Ohio State University: Framework 3.0 draft outlines possible future campus planning

A draft plan outlining an ambitious future vision for The Ohio State University’s physical environment that supports teaching, research and patient care was shared with the university’s Board of Trustees on Thursday.

Framework 3.0 is an update to two previous Columbus campus master planning documents and focuses on four primary principles: community, experience, stewardship and connectivity.

“Campus plans like Framework must be updated every five to 10 years, as major projects are completed, and should consider how the university’s physical environment can evolve in the coming decades,” said Amanda Hoffsis, Ohio State’s vice president of Planning, Architecture and Real Estate (PARE).

Campus planners from PARE and the Office of Administration and Planning have been engaging key stakeholders from across the university, including students, faculty and staff, at listening sessions and open houses to gather feedback to shape the current Framework 3.0 draft.

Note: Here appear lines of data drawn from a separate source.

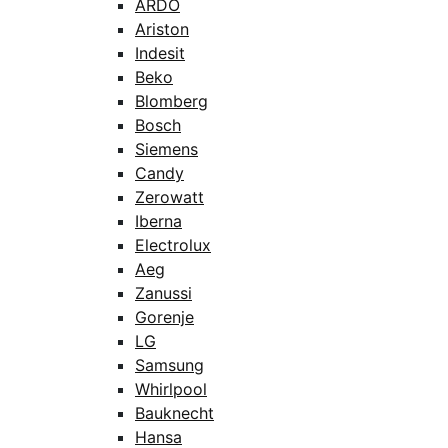
ARDO
Ariston
Indesit
Beko
Blomberg
Bosch
Siemens
Candy
Zerowatt
Iberna
Electrolux
Aeg
Zanussi
Gorenje
LG
Samsung
Whirlpool
Bauknecht
Hansa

Work began in June 2022 with a refresh of baseline facility data and consideration of academic and research excellence and facilities strategies. The planning group looked at campus landscapes and streetscapes, connectivity and mobility, space needs and academic core backfill opportunities, as well as facility condition and deferred maintenance planning. The final plan will also incorporate parallel planning focused on student housing, dining and recreation, the Wexner Medical Center facilities, infrastructure and Carmenton – the university’s innovation district.

University-affiliated Science and Technology Campus Corporation (SciTech), in collaboration with global real estate company Tishman Speyer, are developing the master plan for Carmenton, and it is being incorporated in Framework 3.0. As shared during the May board meeting, Framework 3.0 provides scenarios for campus renewal but, once final, will be a living, breathing document that does not prescribe specific projects.

“It is critical to understand our next phase at Carmenton to continue Ohio State’s work to bring private, public and academic sectors together to exchange knowledge, understand problems and develop new technologies or solutions for the market and the world,” said Jay Kasey, Ohio State’s senior vice president for the Office of Administration and Planning and chair of the SciTech board.

The academic core is a major focus area for Framework 3.0, emphasizing the faculty and student experience by reimagining the traditional classroom spaces that exist by focusing instead on interactive and engaging spaces.

“The way students and faculty utilize space is different now and we must evolve to best meet their needs,” Hoffsis said. “Gone are the days where desks and chairs face a blackboard in single-file lines. We must create collaborative connections and support modular spaces armed with state-of-the-art technology that allow for smaller group learning or breakout spaces.”

Creating east and west connections along Woody Hayes Drive and Lane Avenue is another main element of Framework 3.0. In collaboration with the Office of Marketing and Communications, the core team also envisions branded entry and exit points to campus with scarlet and gray covered bridges and overpasses along these same key corridors.

The plan envisions expanded services and facilities for student housing and the Wexner Medical Center, and focuses on core campus areas ripe for renovation or construction that will support enhanced experiences for all Buckeyes. It not only identifies areas to support program expansion through renovations or new construction, but also identifies facilities that are candidates for demolition to help address deferred maintenance needs.

Next steps include incorporating final feedback and creating renderings that will be presented to the Board of Trustees as part of a final Framework 3.0 plan in August 2023. The university produced a video summarizing the work to date on Framework 3.0 called “Fostering Greater Connections through Framework.”

The original Framework Plan was published in 2010 and a second iteration, Framework 2.0, was released in 2017. Since that time, Ohio State has initiated more than $5 billion in capital projects, including but not limited to a new 1.9-million-square-foot inpatient hospital – the largest single facilities project in university history, an Arts District, three buildings at Carmenton: the Pelotonia Research Center, The James Outpatient Care and an Energy Advancement and Innovation Center; and an Interdisciplinary Health Sciences Center.